Real money magic: thrift

In a fascinating post that examines the impact of free events on the economic viability of the Pagan community, Sable Aradia uses the tongue-in-cheek subheading of, “Pagans are . . . Thrifty” to drive home a point about one of the ways we struggle with financial issues. What she means is that we’re cheap. While I won’t take exception with that — heck, I come from a long line of tight-fisted folks which I could probably trace back to the invention of money itself — I do wish she would take another look at what the word actually means.

I think she would find that thrift is a sincerely Pagan value.

The word stems from þrift, a Norse word meaning “thriving condition, prosperity.” The Institute of American Values defines thrift as “the ethic and practice of wise use.” Intentional spending falls under its purview, but the word includes all manner of disciplined conservation of resources. While the thrifty person intentionally chooses when not to spend eir money, the cheap person chooses not to spend even if it is to eir detriment, or that of those e cares about.
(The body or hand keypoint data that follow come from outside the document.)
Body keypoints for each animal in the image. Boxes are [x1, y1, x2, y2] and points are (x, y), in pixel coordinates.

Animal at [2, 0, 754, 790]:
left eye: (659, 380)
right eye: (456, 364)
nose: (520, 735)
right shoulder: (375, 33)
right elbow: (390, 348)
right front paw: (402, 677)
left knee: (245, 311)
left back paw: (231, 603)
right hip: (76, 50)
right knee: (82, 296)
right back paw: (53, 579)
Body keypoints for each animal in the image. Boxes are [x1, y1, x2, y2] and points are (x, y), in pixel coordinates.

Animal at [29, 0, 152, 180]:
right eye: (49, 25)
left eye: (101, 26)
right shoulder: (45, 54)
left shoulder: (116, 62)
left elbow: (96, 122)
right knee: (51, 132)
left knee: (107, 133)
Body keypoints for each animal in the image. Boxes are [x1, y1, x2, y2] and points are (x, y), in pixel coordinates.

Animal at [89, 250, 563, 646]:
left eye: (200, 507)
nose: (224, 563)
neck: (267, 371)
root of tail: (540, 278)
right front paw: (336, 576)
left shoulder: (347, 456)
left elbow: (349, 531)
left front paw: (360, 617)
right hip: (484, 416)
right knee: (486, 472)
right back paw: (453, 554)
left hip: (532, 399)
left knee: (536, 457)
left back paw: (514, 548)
Thrift is a value which encourages more savings and less accumulation of debt. The result is more money at one’s fingertips, where it can be channeled into projects which reflect one’s values. It flows into another value that I daresay is near universal under the umbrella of Paganism: supporting community.

Thrift also inspires recycling, upcycling, reuse, and living outside of the purely consumer culture. Spending more on a higher-quality item because it will replace many inferior ones that would be tossed in the trash over its lifetime. Not buying something at all if the perceived need is based purely in an emotion of the moment. Tree-huggers are thrifty, and so are adepts. The roots of the word are Heathen, and the practice is very much in keeping with the Delphic maxim, “give a pledge and ruin in near,” among many others. Magical and earth-focused Pagans deepen their practice with thrift; I can’t think of any sort of Pagan who couldn’t do the same.
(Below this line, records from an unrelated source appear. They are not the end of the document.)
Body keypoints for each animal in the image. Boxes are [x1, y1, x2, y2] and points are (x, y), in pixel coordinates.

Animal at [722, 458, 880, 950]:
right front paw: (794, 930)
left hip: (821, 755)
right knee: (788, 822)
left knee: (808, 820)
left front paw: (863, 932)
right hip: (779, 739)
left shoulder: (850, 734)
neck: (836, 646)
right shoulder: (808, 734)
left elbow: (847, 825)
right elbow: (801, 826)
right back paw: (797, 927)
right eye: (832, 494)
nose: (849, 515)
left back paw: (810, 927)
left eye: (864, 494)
I support the idea of a healthier relationship with money in the Pagan community. Many of use have seen money used to work serious mischief, and some of us want nothing to do with it. While I respect and understand that choice, I walk a different path. I have felt shame when I have needed to ask for a scholarship to a festival or money to solve a serious domestic problem, but no more: that shame stemmed from my lack of generosity when times weren’t so tight, from judging others who needed a hand, from being cheap, not thrifty. I am not controlled by fear of scarcity any longer. I am thrifty, but I am not cheap.

The Boy Scouts listed “thrift” first among its values when the organization first formed. It dovetails quite nicely with leave no trace, a value which the scouting movement shares with many Pagan ones. Isn’t it time we reclaim this value as our own?

A version of this post appeared on pagansquare.com in 2014; it has since been removed by the publisher.